:: PROMPT ::
Collect every line below that contains the string "maximum".

[Data items]
§ §
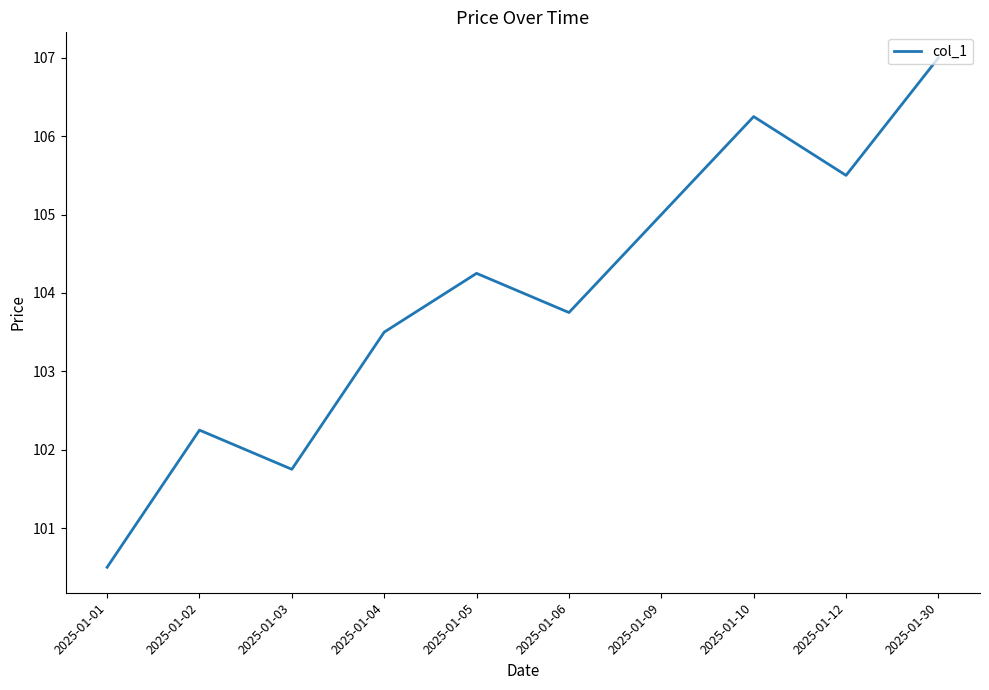

What is the maximum value shown in the chart?

107.0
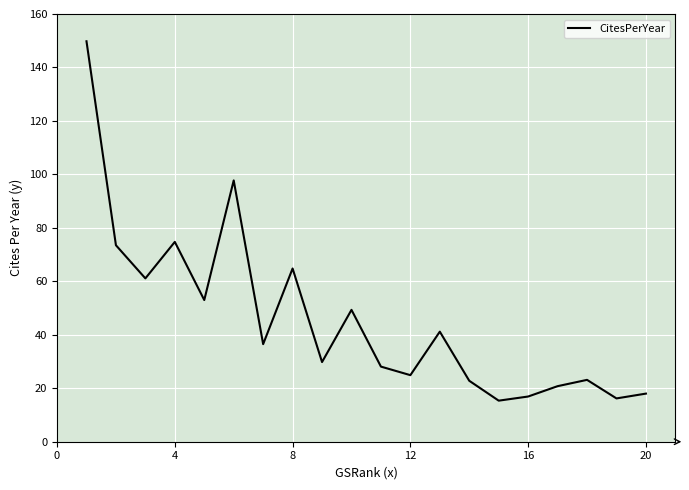

What is the difference between the maximum and minimum values?

134.4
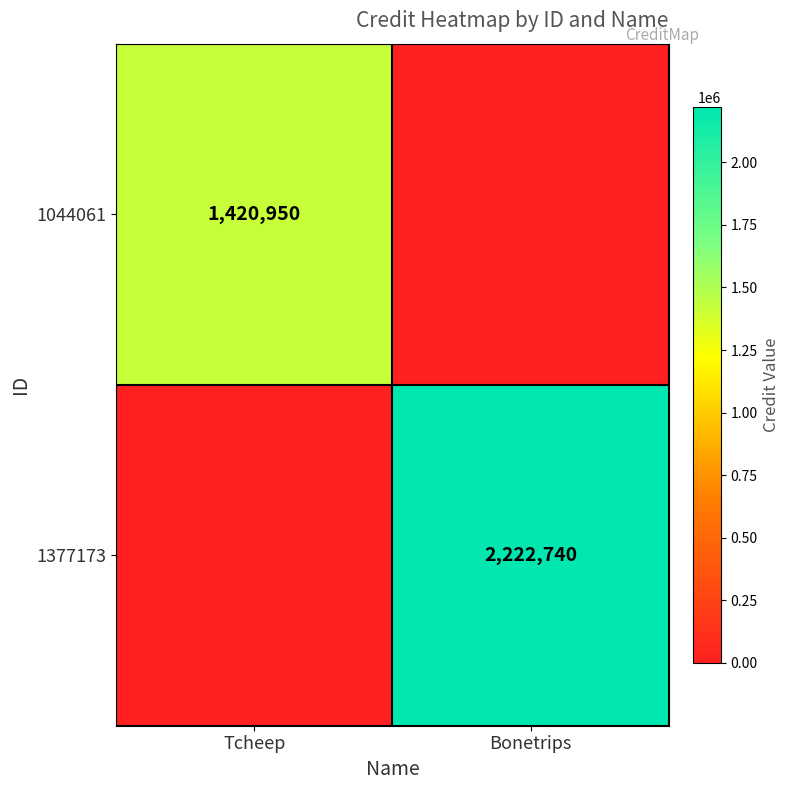

The value of 1044061 at Tcheep is 2050779. True or false?

False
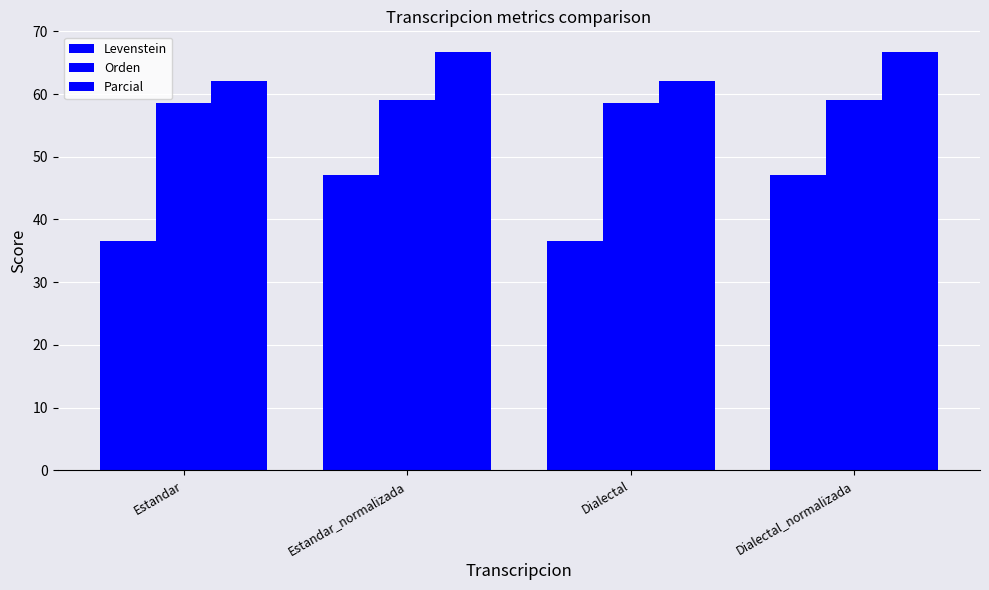

How many data points in Parcial are above 66?

2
§ §
:: SOLUTION TO THE EXERCISE ::
What is the maximum value shown in the chart?
What is the difference between the maximum and minimum values?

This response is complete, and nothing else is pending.